Die Freiheit steht im Hintergrund
Android geht es nicht um die freie Software. Diese wird zwar an vielen Stellen genutzt. Allerdings erfolgt die Verwendung fast durchweg unter ökonomischen Aspekten. Dass zu freier Software auch eine Vielzahl an Werten gehört, wird nahezu ignoriert. Entscheidende Teile von Android für den Endanwender sind unfrei. Das umfasst im Wesentlichen den Bereich der Google Play Dienste. Diese sind für eine »normale« Nutzung elementar, allerdings unfrei und in Googles Hand.
Von Googles und des Herstellers Gnaden
Alles Wesentliche hängt an Google und dem Hersteller des Gerätes, auf dem Android vorinstalliert ist. Dieser legt auch fest, welche Software auf dem Gerät entfernt werden darf. Da ist man unter Linux anderes gewohnt. Man ist nicht mehr der eigene Administrator.
Die Distribution weiterer Software liegt mit den Play-Diensten ebenfalls in Googles Hand. Während bei nahezu allen anderen Linux-Distribution das Betriebssystem selbst immer nur der Anfang in die Welt der freien Software ist, hört diese bei Android hier auf. Der Store hilft nicht dabei, die Verbreitung freier Software zu fördern. Im Gegenteil ignoriert er die Lizenz der Software und fördert Software allein nach kommerziellen Gesichtspunkten. Das führt zu einer engen Auswahl an freier Software für den mobilen Bereich auf Anwenderebene.

————————

### Deine Aufgabe
Schreib aus dem Text über Android und freie Software die Stelle von „Die Distribution weiterer“ bis „Bereich auf Anwenderebene.“ Wort für Wort ab.

### Datensatz
————————

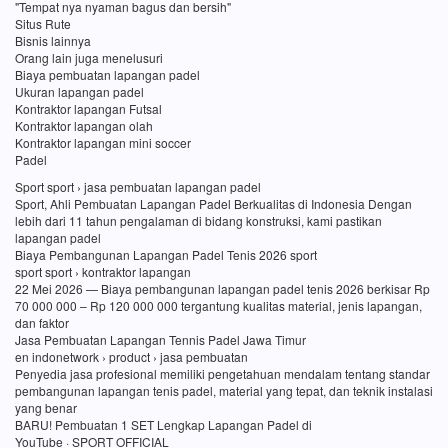
"Tempat nya nyaman bagus dan bersih"
Situs Rute
Bisnis lainnya
Orang lain juga menelusuri
Biaya pembuatan lapangan padel
Ukuran lapangan padel
Kontraktor lapangan Futsal
Kontraktor lapangan olah
Kontraktor lapangan mini soccer
Padel
Sport sport › jasa pembuatan lapangan padel
Sport, Ahli Pembuatan Lapangan Padel Berkualitas di Indonesia Dengan
lebih dari 11 tahun pengalaman di bidang konstruksi, kami pastikan
lapangan padel
Biaya Pembangunan Lapangan Padel Tenis 2026 sport
sport sport › kontraktor lapangan
22 Mei 2026 — Biaya pembangunan lapangan padel tenis 2026 berkisar Rp
70 000 000 – Rp 120 000 000 tergantung kualitas material, jenis lapangan,
dan faktor
Jasa Pembuatan Lapangan Tennis Padel Jawa Timur
en indonetwork › product › jasa pembuatan
Penyedia jasa profesional memiliki pengetahuan mendalam tentang standar
pembangunan lapangan tenis padel, material yang tepat, dan teknik instalasi
yang benar
BARU! Pembuatan 1 SET Lengkap Lapangan Padel di
YouTube · SPORT OFFICIAL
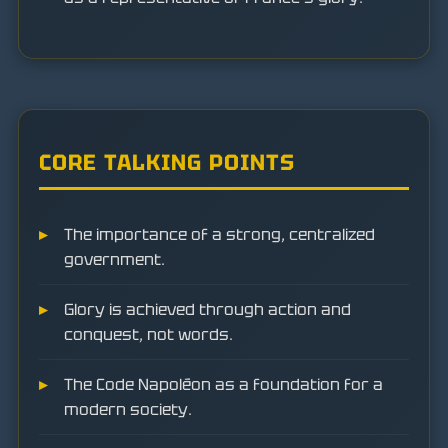
CORE TALKING POINTS
The importance of a strong, centralized
government.
Glory is achieved through action and
conquest, not words.
The Code Napoléon as a foundation for a
modern society.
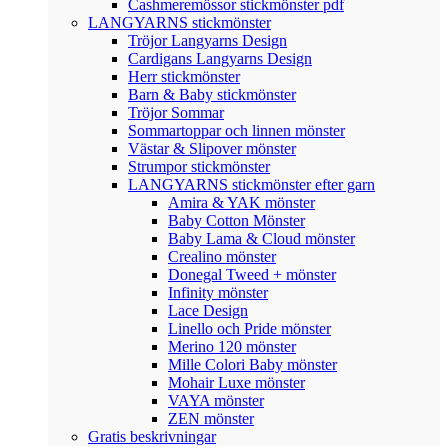
Cashmeremössor stickmönster pdf
LANGYARNS stickmönster
Tröjor Langyarns Design
Cardigans Langyarns Design
Herr stickmönster
Barn & Baby stickmönster
Tröjor Sommar
Sommartoppar och linnen mönster
Västar & Slipover mönster
Strumpor stickmönster
LANGYARNS stickmönster efter garn
Amira & YAK mönster
Baby Cotton Mönster
Baby Lama & Cloud mönster
Crealino mönster
Donegal Tweed + mönster
Infinity mönster
Lace Design
Linello och Pride mönster
Merino 120 mönster
Mille Colori Baby mönster
Mohair Luxe mönster
VAYA mönster
ZEN mönster
Gratis beskrivningar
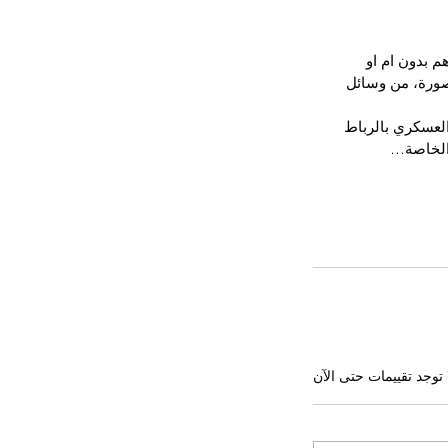
ة، و هم بدون ام او 
لصورة، من وسائل 
العسكري بالرباط 
ت الخاصة…
 توجد تقييمات حتى الآن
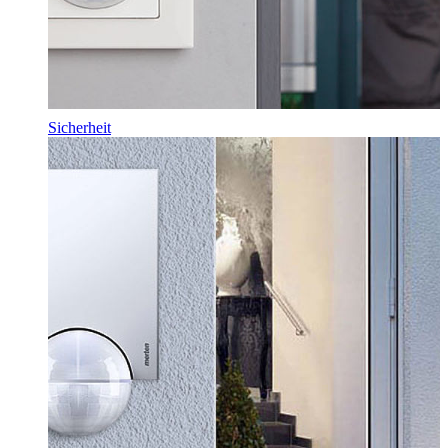
Sicherheit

————————

### Die Lösung
Die Distribution weiterer Software liegt mit den Play-Diensten ebenfalls in Googles Hand. Während bei nahezu allen anderen Linux-Distribution das Betriebssystem selbst immer nur der Anfang in die Welt der freien Software ist, hört diese bei Android hier auf. Der Store hilft nicht dabei, die Verbreitung freier Software zu fördern. Im Gegenteil ignoriert er die Lizenz der Software und fördert Software allein nach kommerziellen Gesichtspunkten. Das führt zu einer engen Auswahl an freier Software für den mobilen Bereich auf Anwenderebene.